Ces dernières années, le gouvernement russe dépeint l'UE comme un foyer d'activisme LGBTI pour alimenter un sentiment nationaliste au sein de sa propre population.

Un exemple de cette tactique est la façon dont la Russie a utilisé la question des droits des LGBTI pour critiquer les efforts d'intégration euro-atlantique de l'Ukraine, à l’époque de l’euro Maïdan. Pour la propagande russe, l’expansion de l'Union européenne et de l'OTAN font partie d'un programme plus large visant à imposer les "valeurs occidentales" aux sociétés chrétiennes traditionnelles et conservatrices d'Europe de l'Est. Et en particulier, imposer le mariage gay comme obligatoire. En présentant la position pro-européenne de l'Ukraine de cette manière, la Russie cherche à se présenter comme un défenseur des valeurs traditionnelles et un rempart contre la menace perçue de la décadence occidentale.

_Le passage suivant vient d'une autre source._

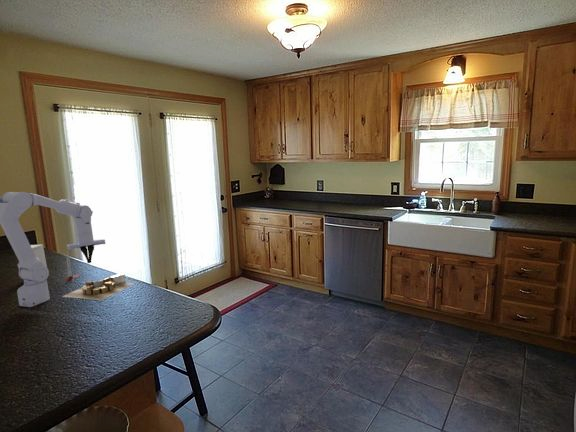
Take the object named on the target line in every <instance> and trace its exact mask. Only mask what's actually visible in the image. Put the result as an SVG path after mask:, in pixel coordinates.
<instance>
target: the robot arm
mask: <svg viewBox="0 0 576 432" xmlns="http://www.w3.org/2000/svg"><path fill="white" fill-rule="evenodd" d="M37 205H38V206H40V207H41V206H42V207H46V208H51V209H54V210H55V211H56V212H57V214H62V215H66V216H69V217H72V218H74V221H75V227H76V234H77V241H78V242H76V243H74V242H73V243H69V244H66V247H67V251H70V250H74V249H80V251H81V253H82V254H83V255H84V257H85V259H86V261H87V264H91V263H92V257H93V254H94V251H95V246H98V245H106V239H104V238H103V239H94V234H93V233H94V232H93V226H92V216H93V213H94V212H93V211H94V210H92V209H91V207H90V206H89V205H81V204H80V202H73V201H70V199H68V198H64V199H60V200H55V199H51V198H49V197H45V196H42V195H39V194H36V193H28V192H26V191H18V192H17V191H7V192H4V193H3V194H2V195H1V196H0V226H1V228H2V231H3V233H4V234H5V236H6V238H7V240H8V242H9V244H10V246H11V248H12V250H13V252H14V254H15V256H16V258H17V260H18V263H17V265H16V266H17V267H18V277H19V278H21V279H22V280H23V285H21V286H20V287H18V289H17V291H16V294H17V295H16V296H17V300H18V305H19V306H20V307H26V308H31V307H34V306H35V307H36V306H37V305H40V304H42V303H45V302H47V301H49V300H50V299H51V297H50V291H49V286H48V280H47V279H48V277H49V276H50V271H49V268H48V266H47V267H45V266H44V265H43V264H42V262H41V261H40V260H39V259H38V258H37V257H36V256H35V254H34V252H33V250H32V248H31V246H30V245H31V244H30V242H29V239H28V237H27V235H26V234H25V230H24V229H23V227H22V225H21V223H20V221H19V219H20V217H21V215H22V214H24V213H25V212H26V211H27V210H28V209H29V208H30V207H31V206H37ZM26 308H23V309H26Z"/></svg>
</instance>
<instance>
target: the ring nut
mask: <svg viewBox="0 0 576 432" xmlns="http://www.w3.org/2000/svg"><path fill="white" fill-rule="evenodd" d="M102 280H103V282H104V286H101V287H95V286H94V282H95V281H96V280H95V281H85V282H84V283H85V284H84V285H82V287H81V288H82V291H83V294H86V295H92V294H93V295H96V294H100V293H105V292H108V291H111V290H113V289H114V288H115V287H116V284H119V283H127V282H126V281H127V280H126V274H125V273H123V272H122V273H121V272H120V273H118V274H115V275H111V276H109V277H105V278H103V279H102Z"/></svg>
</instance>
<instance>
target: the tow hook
mask: <svg viewBox="0 0 576 432" xmlns="http://www.w3.org/2000/svg"><path fill="white" fill-rule="evenodd" d="M66 267H67V276H66V277H65V281H71V282H72V281H74V278H76V277H78V276H79V274H75V275H73V273H72V269H71V259H70V256H69V254H68V253H67V254H66Z"/></svg>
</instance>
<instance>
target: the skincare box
mask: <svg viewBox="0 0 576 432" xmlns="http://www.w3.org/2000/svg"><path fill="white" fill-rule="evenodd" d="M30 246H31V248H32V250H33V252H34V254H35V256H36V257H37V258H38V259H39V260H40V261H41V262H42V264H43V265H44V266H45V267H47V268H48V265H47V259H46V255H45V249H44V244H30Z"/></svg>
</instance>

Ce discours est-il exporté au niveau international ?

Absolument, nous avons récemment parlé de la présence du groupe paramilitaire pro-russe Wagner en Afrique, qui illustre clairement la volonté du Kremlin de gagner en influence en dehors de l'Europe. Cette volonté s'est déjà manifestée lors du discours de Poutine du 30 septembre dernier. Dans son discours, on voit qu’il ancre ce conflit entre la Russie et l'Occident dans une optique traditionaliste en demandant à son auditoire " Est-ce que nous voulons que l'on enseigne dans nos écoles primaires des perversions qui conduisent à la dégradation et à l'extinction ? ". Mais le plus intéressant dans ce discours est le désir de Poutine de s'adresser aux pays du Sud en proclamant que "L'Occident est prêt à tout pour conserver ce système néocolonial". L'Afrique, qui souffre actuellement d'une crise d'insécurité alimentaire consécutive à l'invasion de l'Ukraine par la Russie, est désormais censée s'aligner sur Poutine, figure de proue autoproclamée de la libération post-coloniale contre un néo-impérialisme occidental centré sur les LGBTI.

Quelles sont les ramifications de ce discours pour l'Europe ?

Étant donné la dimension mondiale du conflit, le besoin d'un soutien international est primordial : le succès de ces stratégies de désinformation, notamment en Afrique, risque décourager une condamnation aux Nations unies de la Russie pour sa prise de territoires, décrédibiliser les sanctions européennes et, se faisant, réduire l’importance du droit international public. En effet, la technologie permettant aujourd'hui une diffusion à une échelle imprévue à travers le monde, ces stratégies de désinformation permettent au Kremlin d'interférer directement avec l'opinion publique et assurer l'élection de gouvernements qui collaboreront avec eux sur le plan diplomatique, faisant ainsi avancer leurs objectifs stratégiques.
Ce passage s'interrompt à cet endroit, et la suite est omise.